Il corpo della donna era stato rinvenuto il 13 giugno 2024 all’interno di un appartamento di Pozzuolo Martesana, comune dell’hinterland est di Milano. Da quel momento erano partite le indagini che avevano portato all’arresto del compagno.
Dall’accusa di omicidio volontario alla nuova ricostruzione
Quando venne fermato, nel dicembre di due anni fa, Daniec era accusato di aver ucciso volontariamente la compagna soffocandola. Nel corso del procedimento, però, gli accertamenti tecnici hanno contribuito a modificare il quadro iniziale.
Una perizia disposta durante il processo ha infatti indicato una patologia come causa del decesso della donna, elemento che ha avuto un peso rilevante nella valutazione finale dei giudici e nella diversa qualificazione del reato contestato all’imputato.
La scarcerazione prima della sentenza
Già nei mesi scorsi la posizione dell’uomo aveva registrato un’importante evoluzione. Alla fine di febbraio, infatti, Daniec aveva lasciato il carcere ed era stato trasferito agli arresti domiciliari.
La decisione era arrivata mentre il processo era ancora in corso e dopo che gli approfondimenti medico-legali avevano sollevato dubbi rispetto alla ricostruzione iniziale che attribuiva la morte di Hanna Herasimchyk a un soffocamento volontario.
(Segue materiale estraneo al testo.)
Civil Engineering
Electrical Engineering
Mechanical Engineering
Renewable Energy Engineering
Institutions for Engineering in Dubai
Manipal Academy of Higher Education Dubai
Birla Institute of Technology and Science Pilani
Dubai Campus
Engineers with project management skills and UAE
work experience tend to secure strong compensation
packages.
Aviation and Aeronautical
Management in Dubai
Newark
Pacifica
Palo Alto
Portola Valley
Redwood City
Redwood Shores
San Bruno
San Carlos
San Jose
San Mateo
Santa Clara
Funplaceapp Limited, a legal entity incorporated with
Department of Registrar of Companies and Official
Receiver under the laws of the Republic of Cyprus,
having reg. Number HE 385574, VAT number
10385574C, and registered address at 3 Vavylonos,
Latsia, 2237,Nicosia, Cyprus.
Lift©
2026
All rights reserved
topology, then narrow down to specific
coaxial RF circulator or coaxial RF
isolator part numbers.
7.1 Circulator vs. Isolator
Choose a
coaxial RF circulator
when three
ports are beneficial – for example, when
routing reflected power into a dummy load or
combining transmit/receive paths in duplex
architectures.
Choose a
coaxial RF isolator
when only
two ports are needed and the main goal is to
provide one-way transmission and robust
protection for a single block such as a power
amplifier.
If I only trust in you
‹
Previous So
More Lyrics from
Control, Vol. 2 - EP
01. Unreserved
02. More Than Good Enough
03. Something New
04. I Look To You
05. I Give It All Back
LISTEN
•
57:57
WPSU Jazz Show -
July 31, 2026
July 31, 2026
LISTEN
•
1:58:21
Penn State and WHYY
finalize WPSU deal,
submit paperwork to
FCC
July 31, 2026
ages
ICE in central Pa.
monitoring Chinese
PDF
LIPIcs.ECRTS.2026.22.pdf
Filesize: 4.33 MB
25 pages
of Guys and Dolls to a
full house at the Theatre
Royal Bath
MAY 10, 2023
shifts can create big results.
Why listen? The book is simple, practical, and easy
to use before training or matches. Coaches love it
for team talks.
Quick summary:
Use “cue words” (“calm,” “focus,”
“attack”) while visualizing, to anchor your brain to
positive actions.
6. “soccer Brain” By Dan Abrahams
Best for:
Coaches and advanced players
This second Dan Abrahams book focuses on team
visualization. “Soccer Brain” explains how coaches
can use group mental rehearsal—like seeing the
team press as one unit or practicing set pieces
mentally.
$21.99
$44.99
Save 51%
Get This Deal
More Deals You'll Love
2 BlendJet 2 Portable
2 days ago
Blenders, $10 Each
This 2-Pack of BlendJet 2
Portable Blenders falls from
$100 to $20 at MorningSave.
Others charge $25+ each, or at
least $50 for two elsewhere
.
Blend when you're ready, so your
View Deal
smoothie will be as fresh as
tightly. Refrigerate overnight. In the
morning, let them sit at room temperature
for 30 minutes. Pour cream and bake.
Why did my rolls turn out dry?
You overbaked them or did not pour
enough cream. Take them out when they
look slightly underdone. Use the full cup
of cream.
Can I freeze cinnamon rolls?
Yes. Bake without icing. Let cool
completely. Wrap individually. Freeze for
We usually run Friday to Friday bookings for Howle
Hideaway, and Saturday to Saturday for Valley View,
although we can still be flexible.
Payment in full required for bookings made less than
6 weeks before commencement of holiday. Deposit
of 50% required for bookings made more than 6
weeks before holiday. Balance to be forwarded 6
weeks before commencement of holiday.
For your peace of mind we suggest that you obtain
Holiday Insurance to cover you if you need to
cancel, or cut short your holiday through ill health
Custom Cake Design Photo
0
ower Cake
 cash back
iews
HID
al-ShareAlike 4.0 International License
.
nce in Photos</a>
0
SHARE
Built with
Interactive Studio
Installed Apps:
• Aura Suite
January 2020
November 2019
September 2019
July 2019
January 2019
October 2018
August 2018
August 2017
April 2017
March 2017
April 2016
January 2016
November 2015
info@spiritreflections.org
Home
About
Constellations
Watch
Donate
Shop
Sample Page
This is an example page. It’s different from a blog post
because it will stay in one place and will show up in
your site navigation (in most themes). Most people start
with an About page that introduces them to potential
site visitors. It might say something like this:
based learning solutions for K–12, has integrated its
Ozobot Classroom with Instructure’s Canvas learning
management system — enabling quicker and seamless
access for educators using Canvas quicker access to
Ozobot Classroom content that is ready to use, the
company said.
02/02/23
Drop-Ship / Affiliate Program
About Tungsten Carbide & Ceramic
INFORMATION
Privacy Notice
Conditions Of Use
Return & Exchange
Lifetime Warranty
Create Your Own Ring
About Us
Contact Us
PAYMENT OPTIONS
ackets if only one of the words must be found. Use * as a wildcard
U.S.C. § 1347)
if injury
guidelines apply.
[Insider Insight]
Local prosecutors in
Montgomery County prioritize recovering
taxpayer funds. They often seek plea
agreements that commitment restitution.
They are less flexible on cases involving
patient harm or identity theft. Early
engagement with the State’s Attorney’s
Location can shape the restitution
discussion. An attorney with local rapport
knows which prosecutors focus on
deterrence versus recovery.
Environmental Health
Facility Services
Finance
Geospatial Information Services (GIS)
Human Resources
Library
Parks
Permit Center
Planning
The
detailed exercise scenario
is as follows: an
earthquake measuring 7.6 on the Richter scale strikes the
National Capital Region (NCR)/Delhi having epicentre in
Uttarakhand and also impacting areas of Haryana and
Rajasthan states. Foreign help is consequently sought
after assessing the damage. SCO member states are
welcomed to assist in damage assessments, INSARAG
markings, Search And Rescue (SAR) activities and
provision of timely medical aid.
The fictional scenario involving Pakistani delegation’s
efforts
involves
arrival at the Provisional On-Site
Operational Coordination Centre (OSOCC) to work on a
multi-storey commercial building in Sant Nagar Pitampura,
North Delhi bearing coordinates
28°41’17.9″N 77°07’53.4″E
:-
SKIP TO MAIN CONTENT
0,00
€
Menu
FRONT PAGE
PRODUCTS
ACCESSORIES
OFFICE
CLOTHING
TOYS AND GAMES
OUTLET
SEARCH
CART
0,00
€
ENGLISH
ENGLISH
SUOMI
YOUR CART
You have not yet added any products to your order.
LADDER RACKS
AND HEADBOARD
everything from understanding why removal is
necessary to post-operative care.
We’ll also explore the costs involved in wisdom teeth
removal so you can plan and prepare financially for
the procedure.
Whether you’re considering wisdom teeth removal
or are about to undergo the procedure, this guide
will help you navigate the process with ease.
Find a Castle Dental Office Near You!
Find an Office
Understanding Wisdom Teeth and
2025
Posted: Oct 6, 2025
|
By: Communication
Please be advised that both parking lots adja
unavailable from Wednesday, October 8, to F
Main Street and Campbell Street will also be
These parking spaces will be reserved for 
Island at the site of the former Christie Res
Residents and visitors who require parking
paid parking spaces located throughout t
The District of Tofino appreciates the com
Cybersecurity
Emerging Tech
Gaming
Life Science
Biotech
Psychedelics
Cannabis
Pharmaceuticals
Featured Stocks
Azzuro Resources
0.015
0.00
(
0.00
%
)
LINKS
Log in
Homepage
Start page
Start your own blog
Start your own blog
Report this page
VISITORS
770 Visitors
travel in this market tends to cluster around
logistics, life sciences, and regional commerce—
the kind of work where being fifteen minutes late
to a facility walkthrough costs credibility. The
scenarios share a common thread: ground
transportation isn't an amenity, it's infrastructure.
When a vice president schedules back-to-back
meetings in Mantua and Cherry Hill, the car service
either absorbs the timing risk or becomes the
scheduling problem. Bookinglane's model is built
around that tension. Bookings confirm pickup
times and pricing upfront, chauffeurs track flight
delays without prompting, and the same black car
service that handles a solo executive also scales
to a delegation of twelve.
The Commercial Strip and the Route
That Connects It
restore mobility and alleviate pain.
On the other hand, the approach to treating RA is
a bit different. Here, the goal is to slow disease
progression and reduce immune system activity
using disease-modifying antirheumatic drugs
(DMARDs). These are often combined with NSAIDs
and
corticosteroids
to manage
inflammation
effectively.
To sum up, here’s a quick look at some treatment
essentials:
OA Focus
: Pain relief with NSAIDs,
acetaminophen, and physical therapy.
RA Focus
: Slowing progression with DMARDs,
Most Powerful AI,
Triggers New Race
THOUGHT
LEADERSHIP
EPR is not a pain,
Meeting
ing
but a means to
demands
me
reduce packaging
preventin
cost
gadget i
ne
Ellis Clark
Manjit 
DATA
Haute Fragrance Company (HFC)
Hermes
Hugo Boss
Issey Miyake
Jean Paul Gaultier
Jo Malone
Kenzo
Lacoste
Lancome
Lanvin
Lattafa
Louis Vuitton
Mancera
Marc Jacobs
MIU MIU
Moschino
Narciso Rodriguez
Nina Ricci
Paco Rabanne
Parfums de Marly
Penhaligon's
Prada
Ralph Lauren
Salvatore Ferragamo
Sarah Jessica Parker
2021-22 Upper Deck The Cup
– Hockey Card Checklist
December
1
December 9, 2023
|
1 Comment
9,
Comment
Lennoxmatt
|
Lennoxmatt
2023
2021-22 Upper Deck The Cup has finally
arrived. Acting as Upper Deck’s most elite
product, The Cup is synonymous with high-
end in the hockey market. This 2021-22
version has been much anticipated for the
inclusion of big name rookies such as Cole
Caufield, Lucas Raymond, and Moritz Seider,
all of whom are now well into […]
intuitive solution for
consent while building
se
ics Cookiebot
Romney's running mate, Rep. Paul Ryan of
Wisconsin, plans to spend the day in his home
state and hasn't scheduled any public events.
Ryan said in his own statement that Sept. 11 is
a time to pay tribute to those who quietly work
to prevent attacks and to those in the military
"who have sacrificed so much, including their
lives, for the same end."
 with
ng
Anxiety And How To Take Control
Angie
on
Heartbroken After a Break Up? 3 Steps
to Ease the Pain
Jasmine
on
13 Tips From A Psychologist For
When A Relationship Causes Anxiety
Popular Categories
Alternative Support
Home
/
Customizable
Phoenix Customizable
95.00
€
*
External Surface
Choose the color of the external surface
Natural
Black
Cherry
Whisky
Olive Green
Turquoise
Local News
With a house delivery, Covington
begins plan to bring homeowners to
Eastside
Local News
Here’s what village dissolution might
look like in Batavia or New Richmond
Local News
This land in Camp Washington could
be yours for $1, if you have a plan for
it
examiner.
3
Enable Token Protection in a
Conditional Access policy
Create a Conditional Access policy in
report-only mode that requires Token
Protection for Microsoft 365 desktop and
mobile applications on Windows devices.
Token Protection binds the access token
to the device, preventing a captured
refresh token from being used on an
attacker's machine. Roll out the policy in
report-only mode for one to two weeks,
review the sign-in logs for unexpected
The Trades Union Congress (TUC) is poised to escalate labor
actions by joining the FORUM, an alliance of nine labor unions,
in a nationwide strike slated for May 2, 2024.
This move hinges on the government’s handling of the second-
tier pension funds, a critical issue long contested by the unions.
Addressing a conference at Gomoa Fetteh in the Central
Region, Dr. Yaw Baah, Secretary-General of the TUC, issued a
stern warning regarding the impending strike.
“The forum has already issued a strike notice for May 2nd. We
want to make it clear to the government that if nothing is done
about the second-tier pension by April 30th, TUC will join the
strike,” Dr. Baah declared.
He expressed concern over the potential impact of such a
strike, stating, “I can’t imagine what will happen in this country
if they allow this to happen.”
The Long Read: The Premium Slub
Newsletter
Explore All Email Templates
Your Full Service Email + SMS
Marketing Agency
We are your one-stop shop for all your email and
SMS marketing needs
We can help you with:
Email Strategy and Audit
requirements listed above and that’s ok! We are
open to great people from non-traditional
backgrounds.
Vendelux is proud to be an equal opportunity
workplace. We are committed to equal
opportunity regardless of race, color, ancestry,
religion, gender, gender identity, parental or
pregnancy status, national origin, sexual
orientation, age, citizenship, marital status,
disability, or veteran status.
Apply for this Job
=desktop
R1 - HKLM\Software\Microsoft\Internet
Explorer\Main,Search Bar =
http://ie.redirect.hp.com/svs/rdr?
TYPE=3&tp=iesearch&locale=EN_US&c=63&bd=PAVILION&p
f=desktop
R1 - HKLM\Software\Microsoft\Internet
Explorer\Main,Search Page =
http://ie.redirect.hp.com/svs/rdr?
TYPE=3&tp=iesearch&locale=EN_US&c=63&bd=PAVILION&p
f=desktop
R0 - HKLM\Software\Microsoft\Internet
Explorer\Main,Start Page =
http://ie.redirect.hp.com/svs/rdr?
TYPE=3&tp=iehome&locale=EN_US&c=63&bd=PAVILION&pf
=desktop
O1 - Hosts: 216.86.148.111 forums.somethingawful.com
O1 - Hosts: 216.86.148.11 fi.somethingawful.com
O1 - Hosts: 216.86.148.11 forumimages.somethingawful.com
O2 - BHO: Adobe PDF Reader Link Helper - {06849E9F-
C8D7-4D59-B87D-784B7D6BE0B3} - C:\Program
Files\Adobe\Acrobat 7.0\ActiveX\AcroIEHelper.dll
Il caso che aveva scosso il Milanese
La vicenda aveva attirato grande attenzione fin dal ritrovamento del cadavere dell’ex ballerina bielorussa nell’abitazione di Pozzuolo Martesana. Le indagini si erano concentrate immediatamente sul compagno della donna, portando al suo arresto e all’avvio del procedimento giudiziario.
Con la sentenza pronunciata dalla Corte d’Assise di Milano si chiude ora il primo grado del processo, che ha portato alla condanna del 43enne per omicidio preterintenzionale e a una pena di dieci anni di reclusione per la morte della compagna Hanna Herasimchyk.